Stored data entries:
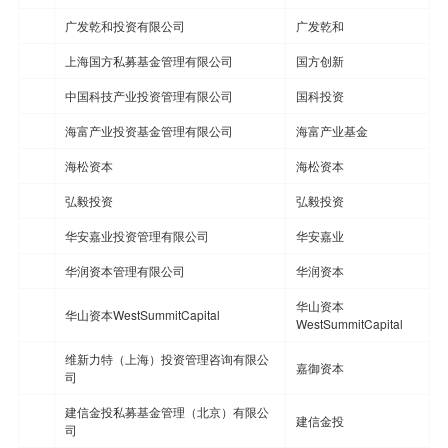
广发乾和投资有限公司
广发乾和
上海国方私募基金管理有限公司
国方创新
中国科技产业投资管理有限公司
国科投资
海富产业投资基金管理有限公司
海富产业基金
海松资本
海松资本
弘毅投资
弘毅投资
华安嘉业投资管理有限公司
华安嘉业
华润资本管理有限公司
华润资本
华山资本
华山资本WestSummitCapital
WestSummitCapital
维新力特（上海）投资管理咨询有限公
嘉御资本
司
建信金投私募基金管理（北京）有限公
建信金投
司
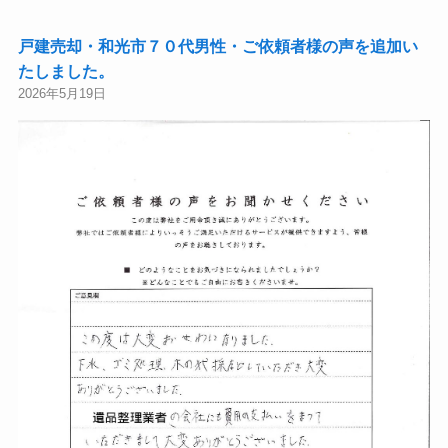
戸建売却・和光市７０代男性・ご依頼者様の声を追加い
たしました。
2026年5月19日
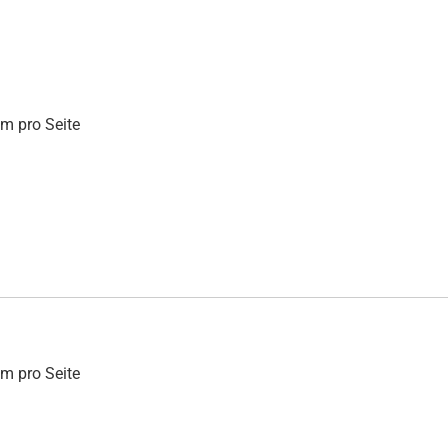
mm pro Seite
mm pro Seite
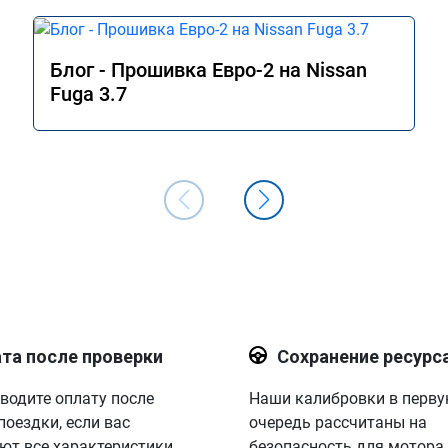
Блог - Прошивка Евро-2 на Nissan
Fuga 3.7
та после проверки
Сохранение ресурс
водите оплату после
Наши калибровки в перв
поездки, если вас
очередь рассчитаны на
ют все характеристики.
безопасность для мотора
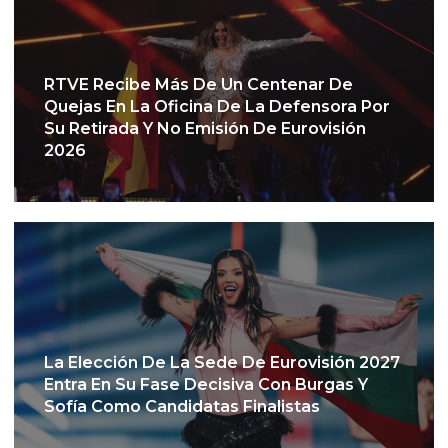
RTVE Recibe Más De Un Centenar De
Quejas En La Oficina De La Defensora Por
Su Retirada Y No Emisión De Eurovisión
2026
La Elección De La Sede De Eurovisión 2027
Entra En Su Fase Decisiva Con Burgas Y
Sofía Como Candidatas Finalistas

TASK GOAL: Return an exact copy of the data above, apart from any pictures.

YOUR SOLUTION:
广发乾和投资有限公司
广发乾和
上海国方私募基金管理有限公司
国方创新
中国科技产业投资管理有限公司
国科投资
海富产业投资基金管理有限公司
海富产业基金
海松资本
海松资本
弘毅投资
弘毅投资
华安嘉业投资管理有限公司
华安嘉业
华润资本管理有限公司
华润资本
华山资本
华山资本WestSummitCapital
WestSummitCapital
维新力特（上海）投资管理咨询有限公
嘉御资本
司
建信金投私募基金管理（北京）有限公
建信金投
司
戸建売却・和光市７０代男性・ご依頼者様の声を追加い
たしました。
2026年5月19日
mm pro Seite
mm pro Seite
Блог - Прошивка Евро-2 на Nissan
Fuga 3.7
та после проверки
Сохранение ресурс
водите оплату после
Наши калибровки в перв
поездки, если вас
очередь рассчитаны на
ют все характеристики.
безопасность для мотора
RTVE Recibe Más De Un Centenar De
Quejas En La Oficina De La Defensora Por
Su Retirada Y No Emisión De Eurovisión
2026
La Elección De La Sede De Eurovisión 2027
Entra En Su Fase Decisiva Con Burgas Y
Sofía Como Candidatas Finalistas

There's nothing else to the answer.